The Champions League Final Incident

  • Context: Gambling platform — when a match settles (especially Champions League final), 10,000+ users connect within the SAME MINUTE. Business-driven traffic spike, not a DDoS, but hits like one.
  • The change: Migrated firewall to nftables. Worked fine for 30 days.
  • The incident: During a Champions League final, massive user spike. nftables conntrack table filled up → some users couldn’t connect, others could. TCP window times were extremely long.
  • The fix: Killed all HAProxy and nftables, bumped nftables conntrack limits, set aggressive TCP windows and TTL values.
  • How they found it: Grafana dashboard caught the anomaly.
  • Lesson: Conntrack sizing matters for bursty traffic. Default values don’t survive gambling-scale spikes.

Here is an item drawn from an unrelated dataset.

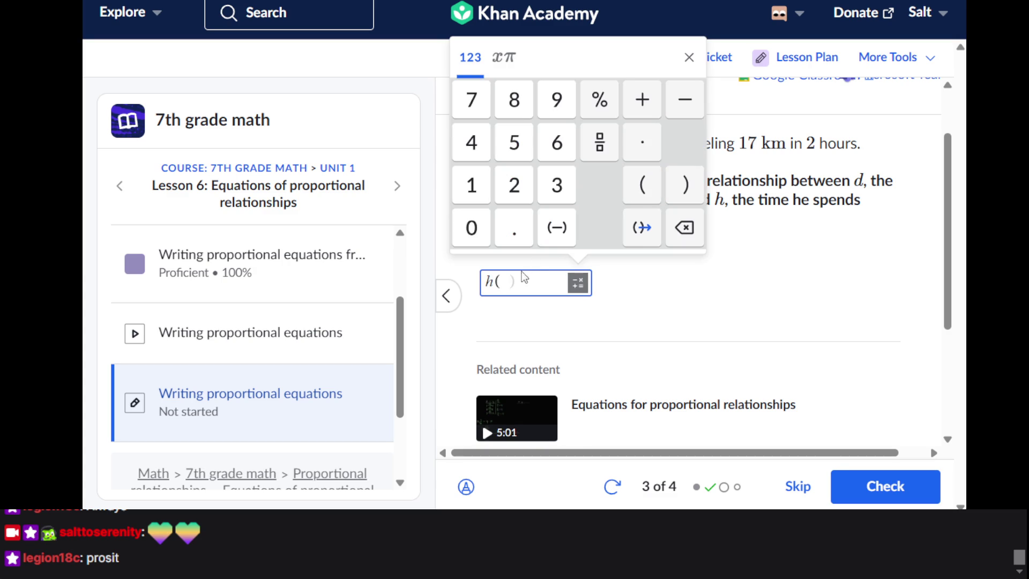
{"action": "left_click", "coordinate": [600, 142]}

16. Migration Projects (Detail)

a. vSphere → Proxmox Migration

  • Driver: vSphere licenses costly + EoL
  • Approach: Installed Proxmox, converted/rebuilt VMs node by node from vSphere
  • Storage: Pure Storage SAN with NVMe-oF (MultipathD)
  • Backup: Found and integrated Proxmox Backup Server as part of the migration

b. Proxmox 4 → Proxmox 8 Upgrade

  • Old cluster: 6 nodes, Proxmox 4
  • New cluster: 4 nodes, Proxmox 8
  • Challenge: OpenVZ containers to convert with zero or low downtime
  • Solution: Used NFS as a buffer storage during the migration

c. OpenStack DC → OpenStack DC Migration

  • Driver: Source DC got decommissioned
  • Approach: Used Terraform to rebuild VMs, Ansible to install, then switched HAProxy backends to new DC bit by bit

d. Elasticsearch 200TB Cluster Migration

  • Scope: 200TB ES cluster, DC to DC
  • Approach: Rebuilt nodes 1 by 1 in the new DC, waited for shard rebalancing or forced shards to new nodes

17. Graphia — Pain Points Solved

The Problem

  • Grafana dashboards require deep expertise to build well (“need a PhD”)
  • Companies have 1000+ datasources — onboarding is slow
  • Query languages (LogQL, PromQL, Splunk SPL) are a barrier
  • Correlating metrics and logs across backends is manual and slow
  • Jumping on an alert incident means starting from scratch every time

What Graphia Does

  • Removes the need to be a dashboard expert
  • Abstracts away datasource complexity (fast onboarding)
  • Eliminates query language knowledge requirement
  • Correlates data across metrics and logs
  • Prepares a battle plan when jumping on an alert incident
  • RBAC-aware: team members get access only to their permitted resources
  • Usage tracking built in

18. Honesty Notes (from Sabri)

  • The 11TB/day observability stack was TEAM work, not solo. Don’t oversell as “I built this alone.”
  • Loki was mostly already there — his contribution was fine-tuning + Fluentd→Vector migration + recording rules
  • He didn’t deploy 100% of the 3000 VMs himself — he BUILT THE TOOLING that enabled it
  • Position as “operated and optimized” or “built the automation for” rather than “single-handedly ran”
  • He’d be nervous taking on a solo “build me a new rack that ingests 10TB/day” mission

15. The “Why Freelance” Story

Kindred Acquisition

  • Before Kindred acquired (specifically France): startup-like culture, 5 people in infra, 10 in dev. Things moved fast.
  • After acquisition: all process and drama. Speed died.
  • Took a voluntary departure plan (“Plan de départ volontaire”) — the financial runway made the exit possible.